De tous les ouvrages du grand historien de l' art Henri Focillon (1881-1943), « Art d’Occident » est le plus connu, à juste titre, et le plus admiré. Publié en 1938, il constitue, en effet, une excellente histoire de l'évolution de l' art, en Europe, depuis le XIe siècle jusqu'à la Renaissance exclusivement. Il embrasse donc, dans une synthèse vaste et précise à la fois, où se reconnaissent la grande originalité de la pensée de Focillon, son immense érudition et son talent à ouvrir des perspectives neuves, où les idées et les faits apparaissent dans leur pleine et juste lumière, la totalité de l' art du moyen âge, le Roman et le Gothique.
C'est au cours de ces périodes, en effet, que se sont formées une sensibilité et une intellectualité "européennes", ou, pour mieux dire "occidentales". "L' Europe occidentale", écrit Focillon au seuil de ce monumental ouvrage, -qui est en même temps une précieuse introduction à l'histoire de l' art en général et une somme de toutes les connaissances sur l' art médiéval en particulier, -"L' Europe occidentale a créé au cours du moyen âge sa culture propre. Elle s'est dégagée peu à peu des influences méditerranéennes, orientales et barbares. D'autres éléments sont intervenus, de nouvelles conditions de vie et surtout un esprit nouveau. Ainsi est née une civilisation originale qui s'est exprimée dans les monuments avec une telle vigueur que le souvenir en est resté mêlé pendant des siècles au destin de l' occident."
Henri Focillon cherche à décrire dans ce volume, "non seulement les caractères essentiels de ces systèmes organiques que nous appelons des styles, mais la manière dont ils se sont faits et dont ils ont vécu, en suivant certains mouvements, expériences, progression interne, fluctuations, échanges, expansions. Notre travail n'est donc ni une "initiation", ni un manuel d'archéologie, mais un livre d'histoire, c'est-à-dire une étude des relations qui, diverses selon les temps et les lieux, s'établissent entre les faits, les idées et les formes. Ces dernières ne sauraient être considérées comme un simple décor. Elles prennent part à l'activité historique, elles en donnent la courbe, qu'elles ont puissamment contribué à dessiner. L' art du moyen âge n'est ni une concrétion naturelle ni l'expression passive d'une société: dans une large mesure, il a fait le moyen âge même".

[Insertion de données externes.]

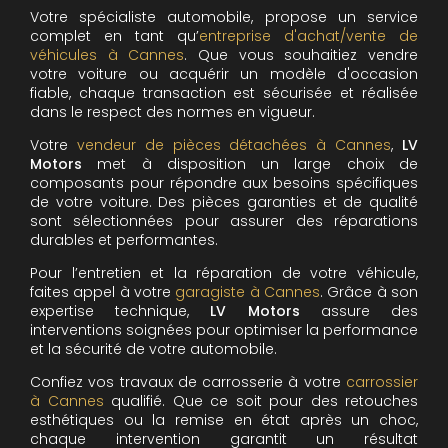
Votre spécialiste automobile, propose un service
complet en tant qu’
entreprise d'achat/vente de
véhicules à Cannes
. Que vous souhaitiez vendre
votre voiture ou acquérir un modèle d'occasion
fiable, chaque transaction est sécurisée et réalisée
dans le respect des normes en vigueur.
Votre
vendeur de pièces détachées à Cannes
,
LV
Motors
met à disposition un large choix de
composants pour répondre aux besoins spécifiques
de votre voiture. Des pièces garanties et de qualité
sont sélectionnées pour assurer des réparations
durables et performantes.
Pour l’entretien et la réparation de votre véhicule,
faites appel à votre
garagiste à Cannes
. Grâce à son
expertise technique,
LV Motors
assure des
interventions soignées pour optimiser la performance
et la sécurité de votre automobile.
Confiez vos travaux de carrosserie à votre
carrossier
à Cannes
qualifié. Que ce soit pour des retouches
esthétiques ou la remise en état après un choc,
chaque intervention garantit un résultat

Henri Focillon développe dans ce livre la rencontre et la fusion des éléments pleins de contrastes d'où est né, aux environs de l'an 1000, cet "art d' occident", devenu l'art de la communauté occidentale, ses variations dans les passages du Roman au Gothique, et des formes primaires du Gothique jusqu'au Flamboyant qui exprime bien l' inquiétude, le désarroi du moyen âge finissant. Il définit les caractères de l' humanisme médiéval qui, par cet art, "fait connaître sa vaste conception de l'homme et de ses rapports avec l' univers". A la fin du moyen âge, il montre combien de nouvelles pensées et de nouvelles formes se font jour, annonçant l'aurore d'un autre âge de la civilisation -celle qui sera la Renaissance, -qui aboutira en définitive à la découverte d'un autre monde.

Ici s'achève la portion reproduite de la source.